MuZero could soon be put to practical use too. Dr Silver said DeepMind was already using it to try to invent a new kind of video compression.
“If you look at data traffic on the internet, the majority of it is video, so if you can compress video more effectively you can make massive savings,” he explained.
“And initial experiments with MuZero show you can actually make quite significant gains, which we’re quite excited about.”
However, as Google owns the world’s biggest video-sharing platform – YouTube – it has the potential to be a big money-saver.
The firm believes it has been successful because MuZero only tries to model aspects of the environment that are important to its decision-making process, rather taking a wider approach.
The Nature paper reports that MuZero proved to be slightly better than AlphaZero at playing Go, despite doing less tree-search computation per move.
And it said it also outperformed R2D2 – the leading Atari-playing algorithm that does not model the world – at 42 of the 57 games tested on the old console.
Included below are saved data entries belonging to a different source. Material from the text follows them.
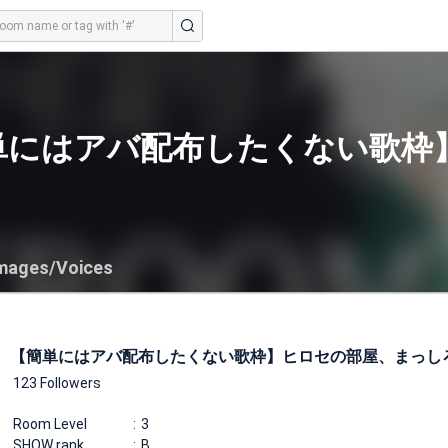
単にはアバ配布したくない歌枠
mages/Voices
【簡単にはアバ配布したくない歌枠】ヒロセの部屋、まっし
123 Followers
Room Level
3
SHOW rank
B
Moreover, it did so after completing just half the amount of training steps. Both achievements point to the fact that MuZero is effectively able to squeeze out more insight from less data than had been possible before, explained Dr Silver.
“Imagine you’ve got a robot and it’s wandering about in the real world and it’s expensive to run,” he said.
“So, you want it to learn as much as possible from the small number of experiences it has. MuZero is able to do that.”